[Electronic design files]
────

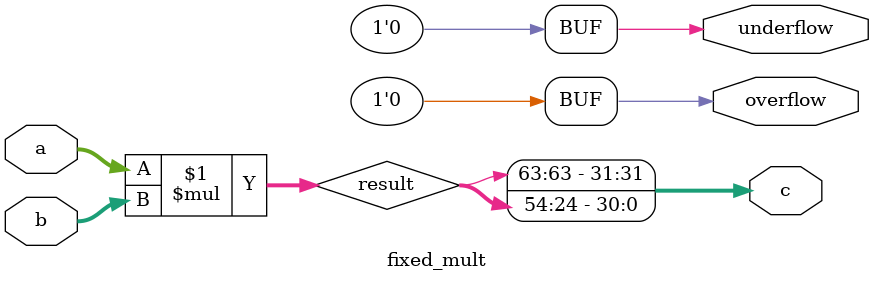
<source format=v>

`timescale 1ns / 100ps
`include "common.h"

module fixed_mult
(
    // input
    a,
    b,
    // output
    c,
    overflow,
    underflow
);

parameter WL = 32;
parameter IWL = 7;

// input
input wire signed [WL-1:0] a;
input wire signed [WL-1:0] b;

// output
output wire signed [WL-1:0] c;
output wire overflow;
output wire underflow;

assign overflow = 1'b0;
assign underflow = 1'b0;

// internal
//wire signed [2*WL-1:0] ext_a;
//wire signed [2*WL-1:0] ext_b;
//wire signed [2*WL-1:0] ext_result;
wire signed [2*WL-1:0] result;

/*
wire [2*(WL-1)-1:0] result;
wire sign;
wire overflow;

assign result = a[WL-2:0] * b[WL-2:0];
assign sign = a[WL-1]^b[WL-1];

assign c = {sign,result[IWL+2*(WL-IWL-1)-1-:WL-1]};

assign overflow = (result[2*(WL-1)-1:IWL+2*(WL-IWL)] > 'b0) ? 1'b1 : 1'b0;

*/

//assign ext_a = $signed(a);
//assign ext_b = $signed(b);

//assign ext_result = ext_a*ext_b;

assign result = a*b;

//assign c = result[IWL+1+2*(WL-IWL-1)-1-:WL];
assign c = {result[2*WL-1],result[IWL+2*(WL-IWL-1)-1-:(WL-1)]};

endmodule

</source>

────

• [What needs to be done]
Give back all of the entries above exactly, with the pictures excluded.

• [Solution to the problem]
<source format=v>

`timescale 1ns / 100ps
`include "common.h"

module fixed_mult
(
    // input
    a,
    b,
    // output
    c,
    overflow,
    underflow
);

parameter WL = 32;
parameter IWL = 7;

// input
input wire signed [WL-1:0] a;
input wire signed [WL-1:0] b;

// output
output wire signed [WL-1:0] c;
output wire overflow;
output wire underflow;

assign overflow = 1'b0;
assign underflow = 1'b0;

// internal
//wire signed [2*WL-1:0] ext_a;
//wire signed [2*WL-1:0] ext_b;
//wire signed [2*WL-1:0] ext_result;
wire signed [2*WL-1:0] result;

/*
wire [2*(WL-1)-1:0] result;
wire sign;
wire overflow;

assign result = a[WL-2:0] * b[WL-2:0];
assign sign = a[WL-1]^b[WL-1];

assign c = {sign,result[IWL+2*(WL-IWL-1)-1-:WL-1]};

assign overflow = (result[2*(WL-1)-1:IWL+2*(WL-IWL)] > 'b0) ? 1'b1 : 1'b0;

*/

//assign ext_a = $signed(a);
//assign ext_b = $signed(b);

//assign ext_result = ext_a*ext_b;

assign result = a*b;

//assign c = result[IWL+1+2*(WL-IWL-1)-1-:WL];
assign c = {result[2*WL-1],result[IWL+2*(WL-IWL-1)-1-:(WL-1)]};

endmodule

</source>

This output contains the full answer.